─── Given records
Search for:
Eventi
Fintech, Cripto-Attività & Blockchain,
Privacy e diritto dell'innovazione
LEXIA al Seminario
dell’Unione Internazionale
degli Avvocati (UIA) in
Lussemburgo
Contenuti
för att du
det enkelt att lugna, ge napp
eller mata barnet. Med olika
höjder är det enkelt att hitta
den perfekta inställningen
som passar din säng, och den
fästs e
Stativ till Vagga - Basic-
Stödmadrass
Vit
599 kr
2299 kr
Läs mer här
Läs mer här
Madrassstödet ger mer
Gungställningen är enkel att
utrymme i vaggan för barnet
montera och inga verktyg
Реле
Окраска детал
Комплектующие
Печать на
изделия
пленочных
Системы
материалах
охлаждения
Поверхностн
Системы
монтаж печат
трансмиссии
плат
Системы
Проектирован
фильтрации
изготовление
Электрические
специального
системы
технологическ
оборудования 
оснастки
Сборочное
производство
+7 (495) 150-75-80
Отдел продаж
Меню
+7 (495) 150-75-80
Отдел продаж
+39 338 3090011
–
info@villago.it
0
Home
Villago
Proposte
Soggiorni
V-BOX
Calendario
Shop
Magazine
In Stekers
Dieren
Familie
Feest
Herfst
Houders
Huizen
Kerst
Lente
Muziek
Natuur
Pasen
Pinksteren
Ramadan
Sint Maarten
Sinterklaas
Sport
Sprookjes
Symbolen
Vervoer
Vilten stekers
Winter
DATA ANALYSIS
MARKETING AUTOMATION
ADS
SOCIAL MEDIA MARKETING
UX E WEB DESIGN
──────
─── Given records
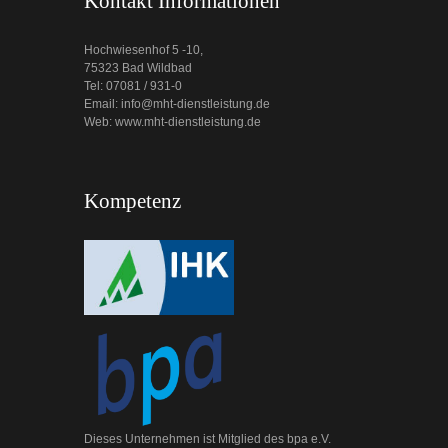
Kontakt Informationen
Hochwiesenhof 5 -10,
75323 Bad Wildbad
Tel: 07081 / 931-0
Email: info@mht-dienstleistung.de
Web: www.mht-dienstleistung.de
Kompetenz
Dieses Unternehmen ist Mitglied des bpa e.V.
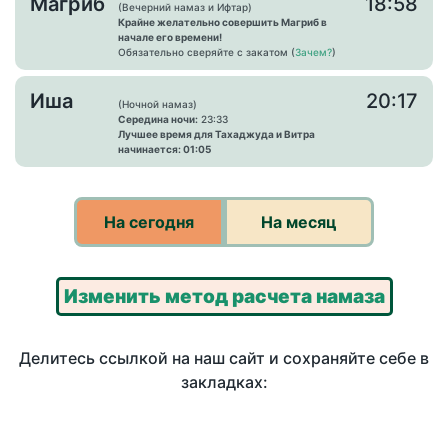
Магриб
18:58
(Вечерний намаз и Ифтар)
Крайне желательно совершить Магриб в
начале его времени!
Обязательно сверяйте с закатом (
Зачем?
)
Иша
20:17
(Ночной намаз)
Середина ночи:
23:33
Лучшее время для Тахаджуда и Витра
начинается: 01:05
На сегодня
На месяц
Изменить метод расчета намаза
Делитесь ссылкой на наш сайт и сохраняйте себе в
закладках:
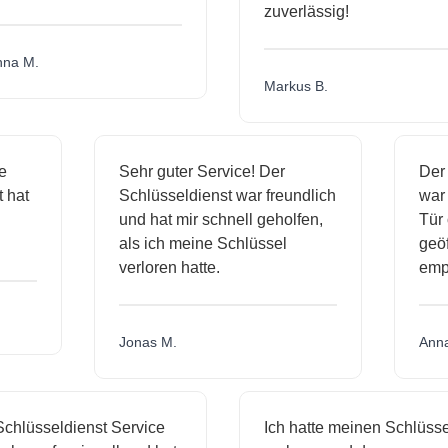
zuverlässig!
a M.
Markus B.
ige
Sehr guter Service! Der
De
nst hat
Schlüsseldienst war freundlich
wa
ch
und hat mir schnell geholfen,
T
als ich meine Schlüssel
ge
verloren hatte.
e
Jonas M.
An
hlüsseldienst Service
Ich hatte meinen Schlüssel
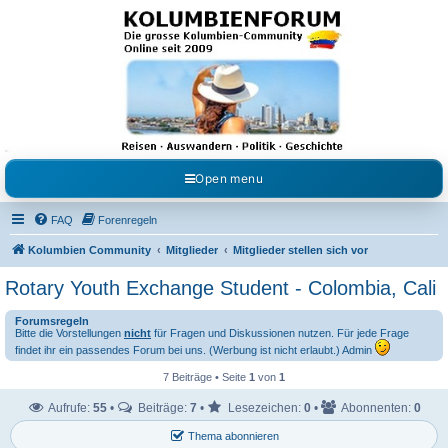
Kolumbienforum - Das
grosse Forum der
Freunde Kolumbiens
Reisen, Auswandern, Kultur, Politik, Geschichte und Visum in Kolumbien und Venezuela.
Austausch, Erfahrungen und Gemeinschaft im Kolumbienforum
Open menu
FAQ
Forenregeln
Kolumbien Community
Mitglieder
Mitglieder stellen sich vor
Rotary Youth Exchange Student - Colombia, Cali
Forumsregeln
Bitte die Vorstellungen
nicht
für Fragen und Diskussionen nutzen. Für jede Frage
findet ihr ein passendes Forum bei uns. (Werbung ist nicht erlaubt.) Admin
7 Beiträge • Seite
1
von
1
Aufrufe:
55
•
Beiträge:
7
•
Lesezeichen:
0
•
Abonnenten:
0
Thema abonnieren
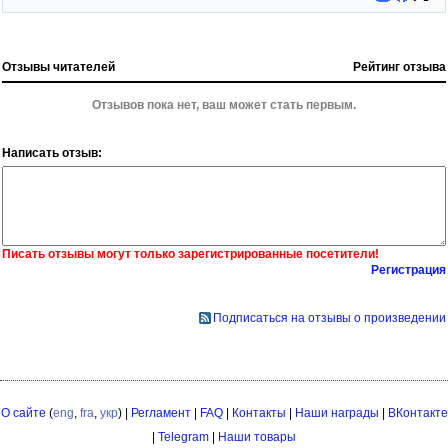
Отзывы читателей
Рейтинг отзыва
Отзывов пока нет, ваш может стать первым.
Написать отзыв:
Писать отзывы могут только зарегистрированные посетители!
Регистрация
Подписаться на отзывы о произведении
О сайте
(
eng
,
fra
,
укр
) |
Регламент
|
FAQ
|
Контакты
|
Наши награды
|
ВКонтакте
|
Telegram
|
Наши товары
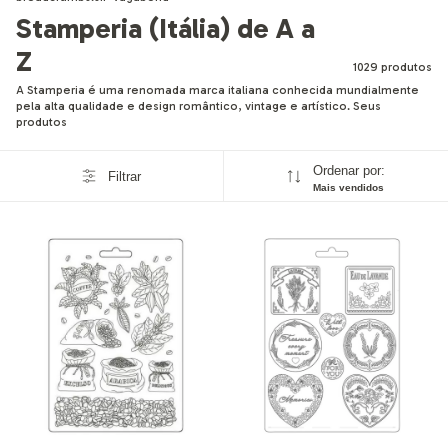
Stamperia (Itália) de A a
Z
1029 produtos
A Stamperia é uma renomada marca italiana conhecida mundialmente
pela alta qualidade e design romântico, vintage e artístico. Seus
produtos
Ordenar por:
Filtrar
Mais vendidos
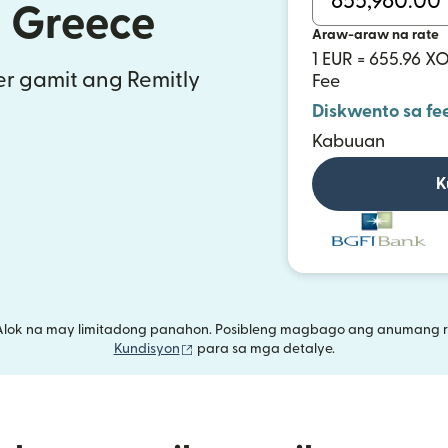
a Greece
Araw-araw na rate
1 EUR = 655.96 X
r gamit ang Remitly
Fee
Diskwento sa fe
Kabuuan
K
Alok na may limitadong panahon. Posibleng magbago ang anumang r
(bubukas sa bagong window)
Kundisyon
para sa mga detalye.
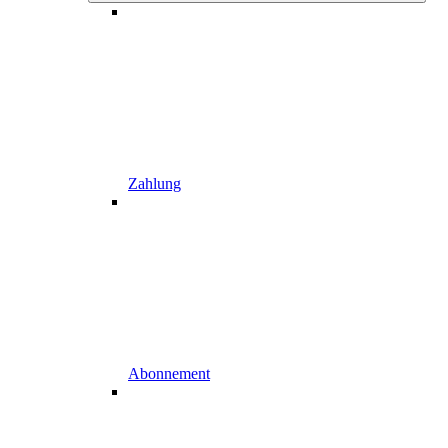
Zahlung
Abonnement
──────
## What you need to do
Among the entries above, which lines include "Kolumbienforum"? List them all.

## Solution to this problem
Kolumbienforum - Das
Austausch, Erfahrungen und Gemeinschaft im Kolumbienforum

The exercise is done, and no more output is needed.